Ils n'ont plus rien à prouver. Le premier est un vétéran intouchable du hip-hop à la réputation des plus enviables. Il est riche, sans compter qu'il est l'amoureux et le père du futur enfant de la belle Beyoncé Knowles.

Le deuxième a un égo démesuré, mais il a le génie qui vient avec. Ce n'est pas pour rien que le jeune Kanye West est tombé à l'époque sous le flair de Jay-Z, qui lui a donné sa première chance en le prenant dans l'équipe de Roc-A-Fella Records.

Près de 15 ans plus tard, les deux rappeurs ont réuni leurs forces pour un album, Watch The Throne, suivi d'une tournée, qui passait par le Centre Bell, mardi soir. La frénésie qui régnait avant le spectacle ne démentait pas l'aspect événementiel de la collaboration entre les deux superpuissances du rap.

Au grand soulagement des détenteurs de billets pris dans l'engorgement monstre à la billetterie, le spectacle a débuté plus tard que prévu, vers 21h20. Jay-Z et Kanye West sont arrivés parmi la foule chacun de leur côté du parterre, pour monter sur un bloc et interpréter HAM.

Il y avait une sobriété dans la mise en scène et l'éclairage qui dénudait les deux rappeurs, tout en les rendant encore plus géants... Puis les deux blocs se sont élevés dans les airs, la base s'illuminant par des projections vidéo présentant des pitbulls et des requins. Impressionnant...

Après Who Gon' Stop Me qui s'est terminée par une joute vocale a capella, l'effigie du drapeau américain est apparu sur la scène principale, puis Jay-Z et West sont réapparus en chantant Otis, premier extrait de Watch The Throne.

Pendant Welcome To The Jungle, les écrans géants ont enfin présenté en gros-plan les deux rappeurs, en alternance avec des images de félins dans la savane. Pendant l'introduction de Where I'm From, c'était bien de pouvoir voir les visages souriants de Jay-Z et Kanye, de même que les regards reconnaissants qu'ils jetaient au public.

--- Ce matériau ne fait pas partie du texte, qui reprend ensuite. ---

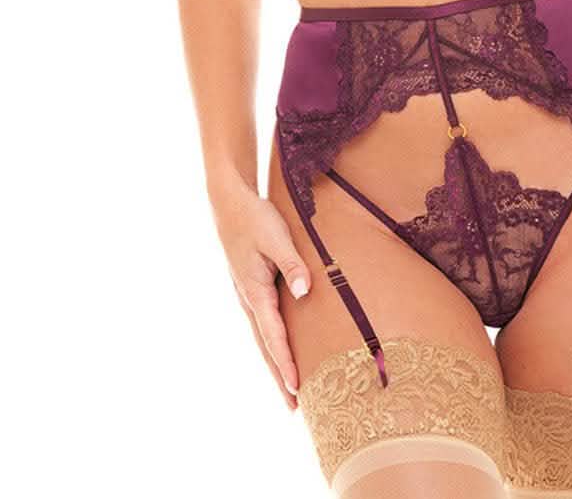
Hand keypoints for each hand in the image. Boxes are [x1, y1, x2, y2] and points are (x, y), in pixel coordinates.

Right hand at [211, 180, 312, 410]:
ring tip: (288, 387)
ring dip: (275, 361)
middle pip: (266, 345)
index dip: (286, 363)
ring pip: (263, 336)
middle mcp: (249, 298)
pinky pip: (263, 322)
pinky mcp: (250, 287)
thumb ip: (292, 264)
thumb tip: (303, 292)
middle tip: (294, 407)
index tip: (296, 388)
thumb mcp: (277, 237)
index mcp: (255, 291)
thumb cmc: (255, 218)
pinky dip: (271, 341)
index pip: (273, 335)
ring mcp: (247, 294)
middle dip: (279, 375)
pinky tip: (279, 347)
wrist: (229, 203)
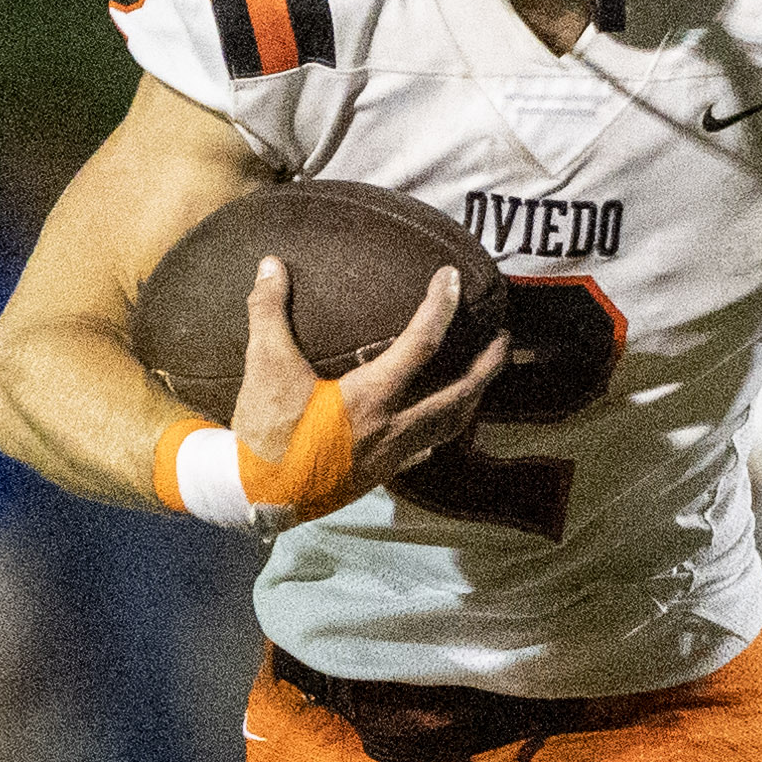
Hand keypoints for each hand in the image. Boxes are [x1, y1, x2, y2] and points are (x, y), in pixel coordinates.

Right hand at [233, 256, 506, 516]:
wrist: (258, 497)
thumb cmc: (266, 433)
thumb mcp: (264, 367)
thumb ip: (268, 312)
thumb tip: (270, 264)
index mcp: (371, 398)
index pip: (420, 346)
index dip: (440, 308)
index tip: (453, 279)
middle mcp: (393, 427)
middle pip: (460, 394)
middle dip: (488, 366)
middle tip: (503, 339)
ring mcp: (393, 455)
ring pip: (451, 425)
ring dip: (473, 398)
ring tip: (482, 376)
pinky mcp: (383, 473)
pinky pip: (426, 449)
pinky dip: (442, 431)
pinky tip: (441, 422)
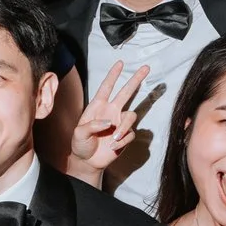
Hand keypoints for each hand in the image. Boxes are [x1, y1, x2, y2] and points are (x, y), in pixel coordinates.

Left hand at [67, 60, 150, 179]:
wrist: (87, 161)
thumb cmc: (80, 144)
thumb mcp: (79, 134)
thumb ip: (91, 126)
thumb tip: (109, 122)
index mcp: (97, 107)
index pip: (106, 87)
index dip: (113, 75)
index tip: (120, 63)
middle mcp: (111, 111)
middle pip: (127, 92)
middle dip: (136, 80)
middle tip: (146, 68)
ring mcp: (119, 123)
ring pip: (131, 116)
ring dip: (124, 127)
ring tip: (114, 137)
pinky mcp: (125, 135)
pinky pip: (130, 134)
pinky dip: (122, 140)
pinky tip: (113, 146)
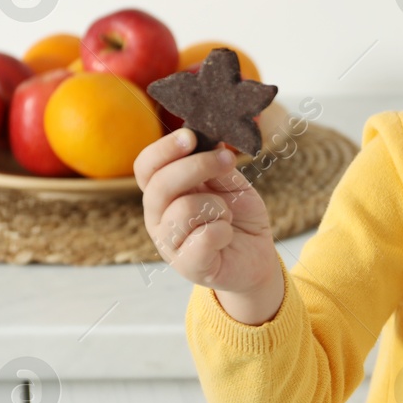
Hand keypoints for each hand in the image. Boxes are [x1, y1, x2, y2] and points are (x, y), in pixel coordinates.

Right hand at [134, 128, 278, 292]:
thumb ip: (215, 165)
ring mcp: (169, 244)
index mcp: (163, 193)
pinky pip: (204, 237)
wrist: (256, 255)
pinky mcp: (188, 266)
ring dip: (216, 206)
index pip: (145, 167)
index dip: (164, 149)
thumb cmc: (238, 217)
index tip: (190, 136)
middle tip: (227, 160)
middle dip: (197, 166)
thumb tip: (208, 138)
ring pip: (184, 209)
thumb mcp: (230, 183)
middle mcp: (158, 217)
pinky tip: (226, 235)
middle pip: (159, 185)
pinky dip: (223, 230)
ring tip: (225, 215)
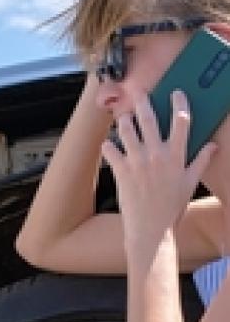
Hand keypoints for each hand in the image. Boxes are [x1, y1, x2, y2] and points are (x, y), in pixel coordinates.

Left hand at [100, 89, 215, 254]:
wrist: (151, 228)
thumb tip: (213, 146)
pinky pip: (111, 151)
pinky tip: (108, 144)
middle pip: (150, 120)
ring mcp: (137, 162)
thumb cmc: (172, 207)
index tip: (176, 93)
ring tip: (123, 117)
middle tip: (139, 93)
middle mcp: (157, 155)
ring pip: (128, 131)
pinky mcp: (121, 171)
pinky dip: (108, 145)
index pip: (181, 122)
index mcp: (176, 156)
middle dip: (144, 103)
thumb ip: (201, 161)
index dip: (179, 104)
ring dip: (124, 121)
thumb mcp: (191, 183)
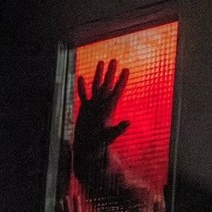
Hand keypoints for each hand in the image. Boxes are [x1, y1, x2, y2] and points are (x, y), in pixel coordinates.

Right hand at [73, 59, 129, 180]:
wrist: (88, 151)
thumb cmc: (99, 147)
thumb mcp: (109, 137)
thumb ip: (118, 129)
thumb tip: (129, 122)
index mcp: (108, 110)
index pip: (117, 92)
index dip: (122, 81)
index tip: (126, 70)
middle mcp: (102, 106)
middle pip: (107, 85)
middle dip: (111, 73)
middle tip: (114, 60)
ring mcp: (93, 107)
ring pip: (96, 87)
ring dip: (98, 75)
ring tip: (101, 62)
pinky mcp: (84, 110)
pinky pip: (83, 95)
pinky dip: (82, 86)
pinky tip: (82, 77)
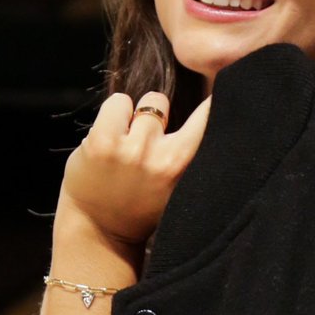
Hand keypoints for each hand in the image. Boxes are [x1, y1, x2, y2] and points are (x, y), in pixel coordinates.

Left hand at [57, 91, 211, 252]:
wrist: (100, 231)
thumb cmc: (143, 204)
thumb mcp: (178, 182)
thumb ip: (191, 150)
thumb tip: (211, 102)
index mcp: (185, 167)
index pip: (210, 116)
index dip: (212, 96)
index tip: (214, 83)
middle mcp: (162, 157)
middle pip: (163, 101)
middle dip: (158, 112)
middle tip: (148, 138)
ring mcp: (131, 148)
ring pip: (141, 102)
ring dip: (134, 117)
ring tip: (127, 145)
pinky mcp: (102, 141)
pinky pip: (117, 102)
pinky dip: (114, 115)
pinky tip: (110, 140)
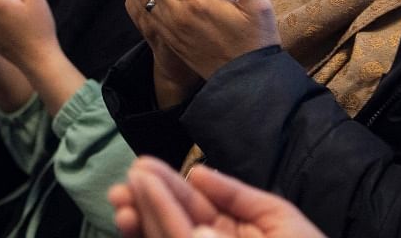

Pendant Jigga What, Jigga Who (ou plutôt Nigga What, Nigga Who), succès de Jay-Z, les spectateurs scandaient le refrain en même temps que lui. C'était au tour de se dernier de s'éclipser pour laisser la place à West qui a lancé son bloc avec Can't Tell Me Nothing.

Chaque rappeur avait beau se retrouver seul au milieu des 15 000 spectateurs du Centre Bell, il parvenait à créer une ambiance intime et chaleureuse, bonifiée par les multiples points de vue que proposaient les projections.

Comme on dit en anglais, less is more. Quand tu as des bonnes tounes, du talent à revendre, deux rois du rap très généreux avec le public, pas besoin de grand-chose pour mettre la foule dans ta poche. Les chansons de West donnent lieu à des moments plus chargés émotivement (Jesus Walks, Runaway), alors que les succès de Jay-Z font littéralement exploser la foule, qui saute le poing en l'air.

Il fallait voir les spectateurs se donner à coeur joie sur Hard Knock Life, danser sur Empire State Of Mind, puis garder le même intérêt pour une pièce émotive comme Runaway.

Kanye West est brûlant d'intensité. Ce soir, son visage faisait presque peur sur les premières notes de Stronger. Quant à Jay-Z, il transforme le public en bombes à retardement. Les chansons du vétéran et de son ancien protégé se marient admirablement. Dans le spectacle, il y a également un bon dosage de rap au micro old school et de moments où la scénographie est spectaculaire.

Deux heures après le début du spectacle, les spectateurs avaient toujours faim, eux qui venaient d'avaler les Big Pimpin'Gold Digger et 99 Problems. En finale, ils ont même eu droit à cinq ou six versions de Niggas in Paris.

«Montréal, vous avez été une super foule. Vous avez été trop gentils», a lancé Jay-Z, à la fin du spectacle, qui aura duré plus de deux heures et demie. «I love this motherfucking city», a-t-il ajouté avant de quitter la scène.

Si Kanye West et Jay-Z ont décidé de faire un album avant tout pour le plaisir de rapper ensemble, leur tournée permet au public de vivre un très grand moment de rap, dont on se souviendra longtemps.